Hardware design source files:
□ □ □ □ □ □ □

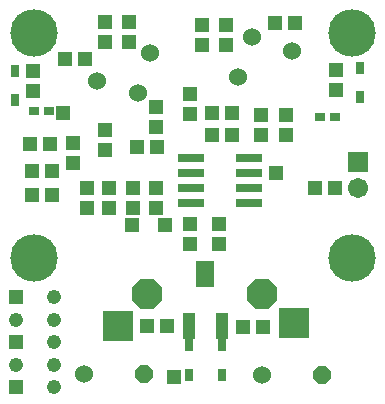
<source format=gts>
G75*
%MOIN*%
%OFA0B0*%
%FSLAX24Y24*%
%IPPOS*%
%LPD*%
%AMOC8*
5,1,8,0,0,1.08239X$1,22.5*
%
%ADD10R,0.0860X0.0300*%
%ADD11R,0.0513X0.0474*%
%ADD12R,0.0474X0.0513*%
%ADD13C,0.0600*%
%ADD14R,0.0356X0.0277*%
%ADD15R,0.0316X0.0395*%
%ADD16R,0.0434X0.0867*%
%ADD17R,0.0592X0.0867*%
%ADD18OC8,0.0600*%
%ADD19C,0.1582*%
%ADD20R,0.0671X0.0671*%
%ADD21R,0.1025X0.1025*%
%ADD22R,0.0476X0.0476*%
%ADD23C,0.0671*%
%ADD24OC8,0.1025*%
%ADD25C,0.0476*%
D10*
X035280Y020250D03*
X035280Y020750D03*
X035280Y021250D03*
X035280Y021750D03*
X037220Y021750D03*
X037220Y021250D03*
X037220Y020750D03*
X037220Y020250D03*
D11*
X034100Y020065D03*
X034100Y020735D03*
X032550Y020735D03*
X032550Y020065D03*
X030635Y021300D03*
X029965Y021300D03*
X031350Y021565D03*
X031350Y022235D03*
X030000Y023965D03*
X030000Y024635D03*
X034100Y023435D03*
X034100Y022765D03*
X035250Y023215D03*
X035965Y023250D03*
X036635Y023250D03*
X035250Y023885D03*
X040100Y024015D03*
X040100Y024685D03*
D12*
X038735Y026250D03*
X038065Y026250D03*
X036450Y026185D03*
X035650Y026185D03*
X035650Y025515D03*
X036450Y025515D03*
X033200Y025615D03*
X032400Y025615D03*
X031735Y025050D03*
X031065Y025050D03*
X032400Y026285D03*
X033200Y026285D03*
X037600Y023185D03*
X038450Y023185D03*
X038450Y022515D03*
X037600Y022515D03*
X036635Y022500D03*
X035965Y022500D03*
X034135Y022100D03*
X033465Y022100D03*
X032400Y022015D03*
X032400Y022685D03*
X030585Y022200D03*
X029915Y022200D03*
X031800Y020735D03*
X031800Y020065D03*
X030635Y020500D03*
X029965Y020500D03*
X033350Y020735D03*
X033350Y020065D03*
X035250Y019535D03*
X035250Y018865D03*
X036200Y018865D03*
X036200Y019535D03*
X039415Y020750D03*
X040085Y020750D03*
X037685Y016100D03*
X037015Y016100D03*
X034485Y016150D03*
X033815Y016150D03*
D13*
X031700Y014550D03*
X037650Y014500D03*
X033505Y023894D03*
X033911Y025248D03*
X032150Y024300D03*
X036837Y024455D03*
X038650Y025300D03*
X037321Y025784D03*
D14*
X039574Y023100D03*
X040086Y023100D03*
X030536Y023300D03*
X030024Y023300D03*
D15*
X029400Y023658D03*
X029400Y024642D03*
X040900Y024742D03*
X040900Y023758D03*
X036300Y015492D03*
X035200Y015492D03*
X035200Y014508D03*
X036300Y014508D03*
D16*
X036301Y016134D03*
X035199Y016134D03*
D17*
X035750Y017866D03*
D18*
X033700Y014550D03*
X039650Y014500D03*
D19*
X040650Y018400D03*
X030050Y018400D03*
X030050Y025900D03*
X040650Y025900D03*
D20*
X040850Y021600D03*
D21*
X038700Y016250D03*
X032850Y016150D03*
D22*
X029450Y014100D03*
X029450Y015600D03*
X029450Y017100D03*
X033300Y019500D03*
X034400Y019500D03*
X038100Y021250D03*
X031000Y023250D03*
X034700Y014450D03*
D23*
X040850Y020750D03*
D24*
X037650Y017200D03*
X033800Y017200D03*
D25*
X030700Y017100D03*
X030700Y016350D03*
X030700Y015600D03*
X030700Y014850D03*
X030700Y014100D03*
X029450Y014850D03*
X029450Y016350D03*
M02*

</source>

□ □ □ □ □ □ □

TASK GOAL: Out of the data above, give again only the lines starting at the one holding "X033350Y020065D03*" and ending at the one holding "X030700Y014100D03*", unchanged.

RESPONSE TO THIS TASK:
X033350Y020065D03*
X035250Y019535D03*
X035250Y018865D03*
X036200Y018865D03*
X036200Y019535D03*
X039415Y020750D03*
X040085Y020750D03*
X037685Y016100D03*
X037015Y016100D03*
X034485Y016150D03*
X033815Y016150D03*
D13*
X031700Y014550D03*
X037650Y014500D03*
X033505Y023894D03*
X033911Y025248D03*
X032150Y024300D03*
X036837Y024455D03*
X038650Y025300D03*
X037321Y025784D03*
D14*
X039574Y023100D03*
X040086Y023100D03*
X030536Y023300D03*
X030024Y023300D03*
D15*
X029400Y023658D03*
X029400Y024642D03*
X040900Y024742D03*
X040900Y023758D03*
X036300Y015492D03*
X035200Y015492D03*
X035200Y014508D03*
X036300Y014508D03*
D16*
X036301Y016134D03*
X035199Y016134D03*
D17*
X035750Y017866D03*
D18*
X033700Y014550D03*
X039650Y014500D03*
D19*
X040650Y018400D03*
X030050Y018400D03*
X030050Y025900D03*
X040650Y025900D03*
D20*
X040850Y021600D03*
D21*
X038700Y016250D03*
X032850Y016150D03*
D22*
X029450Y014100D03*
X029450Y015600D03*
X029450Y017100D03*
X033300Y019500D03*
X034400Y019500D03*
X038100Y021250D03*
X031000Y023250D03*
X034700Y014450D03*
D23*
X040850Y020750D03*
D24*
X037650Y017200D03*
X033800Y017200D03*
D25*
X030700Y017100D03*
X030700Y016350D03*
X030700Y015600D03*
X030700Y014850D03*
X030700Y014100D03*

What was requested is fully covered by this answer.